As of July 26, 2018, more than 100,000 people have obtained a Remote Pilot Certificate to fly a drone for commercial and recreational use since the Federal Aviation Administration’s (FAA) small drone rule went into effect on August 29, 2016.
A Milestone for the Drone Industry
We mark the certification of 100,000 remote pilots as a huge milestone for the drone industry. The speedy increase in the number of certified drone pilots over the past two years indicates a rapidly growing industry — much of which has been driven by increasing commercial drone applications in industries such as construction, engineering, government, agriculture, and transportation.
According to an annual report by Skyward, commercial drone use will double in the near future, from 10% to almost 20%. Some describe this explosion of drone technology in the commercial sector as the third wave of the drone industry and as a mark of the Fourth Industrial Revolution. This is because drone technology has disrupted the usual standard operating procedures of many industries, in many cases creating safer and more efficient procedures and processes.
Pilot Certification by the Numbers (U.S.)
Based on figures last reported in 2017, the number of certified drone pilots in the U.S. was 69,166. Drone pilot certificates accounted for approximately 10% of all pilot certificates held in 2017. Here is a look at the totals, calculated based on the FAA’s 2017 Active Civil Airmen Statistics.
|Category||Estimated Active Airmen Certificates Held|
|Airplane, Airline Transport||159,825|
|Remote (Drone) Pilots||69,166|
Part 107 Remote Pilot Certification
Commercial drone pilots operating an unmanned aircraft system (UAS) weighing under 55 pounds operate under the Part 107 Small UAS Rule. Under Part 107, the person actually flying a drone must have a Remote Pilot Certificate, or be directly supervised by someone with such a certificate. The majority of drone pilots get certified by studying online materials and then passing an initial aeronautical knowledge test at an FAA approved knowledge testing center.

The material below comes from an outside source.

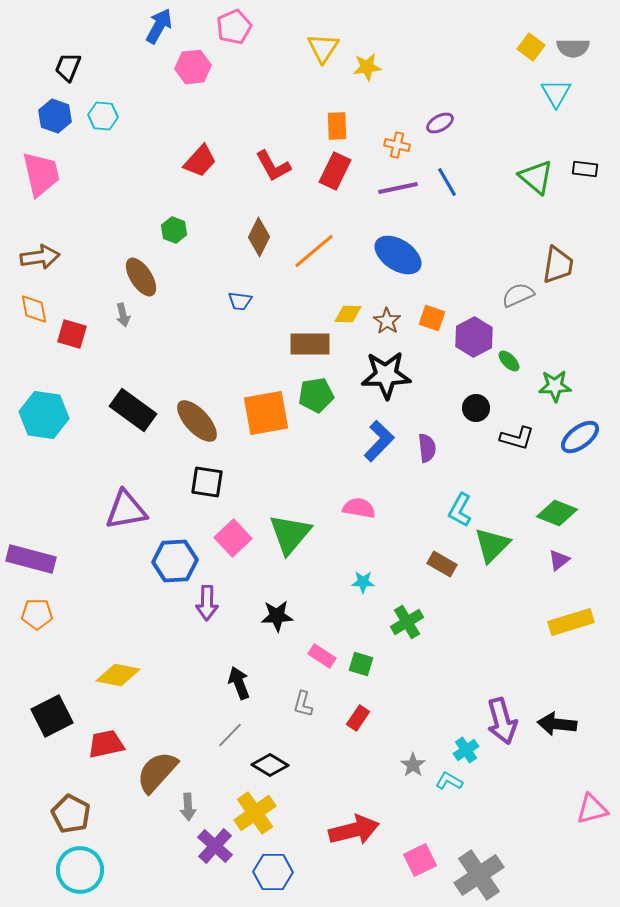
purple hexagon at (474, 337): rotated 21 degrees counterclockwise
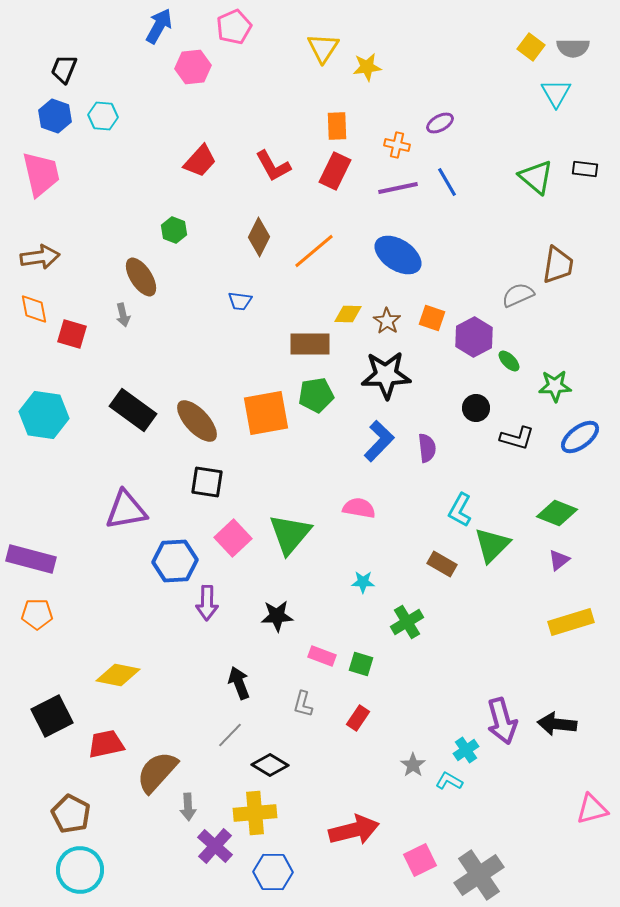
black trapezoid at (68, 67): moved 4 px left, 2 px down
pink rectangle at (322, 656): rotated 12 degrees counterclockwise
yellow cross at (255, 813): rotated 30 degrees clockwise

Drone Pilot Ground School (DPGS) has crafted an online prep course to help you study for the aeronautical knowledge test and walk you through the process of how to get your certification. While the FAA sports an exam success rate of 92%, students who prepare for the exam with DPGS have a 99% success rate! Hear what one of our DPGS had to say about his experience:
Before Drone Pilot Ground School, I started to prepare for my Part 107 with the paperwork from FAA.gov, and I was crazy overwhelmed. I didn’t know where to start. I then researched some online courses for learning about drones and Part 107. That’s when I found DPGS, and I couldn’t be any more happy with my experience. I passed my Part 107 yesterday with flying colors, and it is all thanks to Drone Pilot Ground School! I would recommend this to anybody like me who has no pilot training or in-depth drone knowledge. I will be referring to this site over the years with my drone usage and licensing. And I’ve already recommended it to friends who are interested in using drones commercially. Thank you very much!
— Drone Pilot Ground School Student Review
How to Get Your Drone Pilot License Under The Part 107 Rule
For first time pilots, to become a licensed drone pilot under Part 107, you are required to:
- Pass an initial aeronautical knowledge test at one of around 700 FAA-approved knowledge testing centers across the United States. That’s what the DPGS Part 107 training course prepares you for.
- Undergo Transportation Security Administration (TSA) security screening
- Obtain a Remote Pilot Certificate with a small UAS rating (like existing pilot airman certificates, never expires).
- Pass a recurrent aeronautical knowledge test every 24 months.
- Be at least 16 years old.
- Make available to the FAA, upon request, the small UAS for inspection or testing, and any associated documents/records required to be kept under the proposed rule.
- Report an accident to the FAA within 10 days of any operation that results in injury or property damage over $500.
- Conduct a preflight inspection, to include specific aircraft and control station systems checks, to ensure the small UAS is safe for operation.
Have more questions about how to get your drone pilot license? Visit our Drone Certification Guide — a step-by-step guide to FAA Part 107 for U.S. commercial drone pilots.
Drone Pilot Certification Renewal
It’s important to remember that a Remote Pilot Certificate is valid for two years from the date of issue. Anyone who earned their certificate at the end of August or in September 2016 should review the certification renewal requirements and prepare to take recurrent training or testing.
If you already hold a Part 107 certificate, but do not hold a Part 61 certificate, you are required to take the recurrent Part 107 Knowledge Test at a testing facility within 24 calendar months of your initial certification to continue to exercise the privileges of your Part 107 certificate.
If you already have a Part 61 pilot certificate, and have completed a flight review in the previous 24 months, you have the option to take a small UAS online training course provided by the FAA to obtain your certificate.
For further guidance, visit our article about the details of the recurrent testing and recertification process.
Congratulations to all who obtained their Remote Pilot Certificate over the past two years, and were one of the first 100,000 people to receive their certifications!